Si è spento nel pomeriggio di domenica 4 gennaio, a 92 anni, Arnaldo Caprai. Con lui se ne va una figura che ha attraversato settant’anni di impresa italiana, muovendosi con disinvoltura dal tessile al vino, dal merletto al Sagrantino, lasciando tracce concrete più che dichiarazioni d’intenti. Accanto alla moglie Fiorella e ai figli Arianna, Marco e Luca, restano aziende, intuizioni e un metodo di lavoro che ha contribuito a costruire un pezzo del Made in Italy così come lo conosciamo oggi.
«Nostro padre è stato un ottimista e un generoso – raccontano i figli – e ci lascia l’insegnamento di guardare sempre avanti, di credere nell’impresa e nello sviluppo. La sua è stata una grande visione imprenditoriale, prima nel tessile, poi nel vino. Un uomo che ha sempre creduto nel realizzare grandi imprese, con una visione aperta al futuro e con un profondo impegno sociale. Aveva 92 anni e fino all’ultimo ha trasmesso a tutti noi che il futuro si costruisce con passione e fiducia».
Classe 1933, Caprai muove i primi passi da imprenditore a 22 anni, vendendo corredi e biancheria per la casa nell’Italia centrale. Un’attività che cresce rapidamente e che nel 1964 porta all’apertura del primo maglificio artigianale. Nel 1968 nasce Maglital, destinata a diventare Cruciani, marchio che porterà la maglieria umbra sui mercati internazionali. Negli anni Settanta Caprai costruisce una filiera integrata, anticipando un modello industriale che unisce controllo produttivo e qualità artigianale.
Parallelamente prende forma una passione meno prevedibile: il merletto. Caprai inizia a collezionare manufatti tessili fino a riunire oltre 25mila reperti, dando vita a quella che viene considerata la più importante collezione di arti tessili al mondo. Nel 2007 inaugura il Museo Virtuale delle Arti Tessili, progetto pionieristico che gli vale il Premio Guggenheim “Impresa & Cultura”. Anche qui, più che la celebrazione del passato, conta l’idea di rendere accessibile un patrimonio e di tradurlo in linguaggio contemporaneo.
La svolta che ne consacra la notorietà internazionale arriva però dal vino.
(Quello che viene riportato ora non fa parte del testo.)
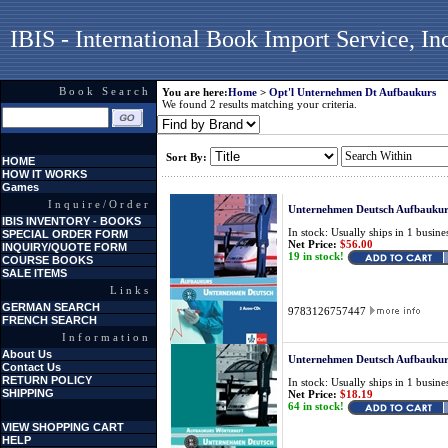
IBIS - International Book Import Service, In
Book Search
You are here:
Home
>
Opt'l Unternehmen Dt Aufbaukurs
We found 2 results matching your criteria.
Sort By:
HOME
HOW IT WORKS
Games
Inquire/Order
Unternehmen Deutsch Aufbaukur
IBIS INVENTORY - BOOKS
In stock: Usually ships in 1 busine
SPECIAL ORDER FORM
Net Price:
$56.00
INQUIRY/QUOTE FORM
19 in stock!
COURSE BOOKS
SALE ITEMS
Links
GERMAN SEARCH
9783126757447
FRENCH SEARCH
Information
About Us
Unternehmen Deutsch Aufbaukur
Contact Us
RETURN POLICY
In stock: Usually ships in 1 busine
SHIPPING
Net Price:
$18.19
64 in stock!
VIEW SHOPPING CART
HELP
Nel 1971 Caprai acquista 42 ettari a Montefalco, scommettendo su un vitigno allora marginale come il Sagrantino. «Nostro padre compra la prima parte di questa azienda agricola con l’idea di produrre Sagrantino perché quello era il vino che faceva ancora allora la differenza di notorietà di questo territorio», ricordano i figli. Un’intuizione che diventa progetto industriale, con investimenti in ricerca e innovazione mutuati dall’esperienza tessile.
Oggi l’azienda Arnaldo Caprai produce circa un milione di bottiglie l’anno ed è considerata il punto di riferimento del Sagrantino di Montefalco, contribuendo in modo decisivo a portarlo fuori dai confini regionali. Non un recupero nostalgico, ma una trasformazione strutturata di un vitigno difficile in un prodotto riconoscibile e competitivo.
Il 2 giugno 2003 arriva la nomina a Cavaliere del Lavoro per Meriti in Agricoltura. Un riconoscimento che fotografa una carriera costruita più sul fare che sul raccontarsi. «Nostro padre ci ha insegnato il grande rispetto per il nostro mestiere e per le persone che lavorano con noi», concludono i figli. Un’eredità meno retorica di quanto sembri, e forse proprio per questo destinata a durare.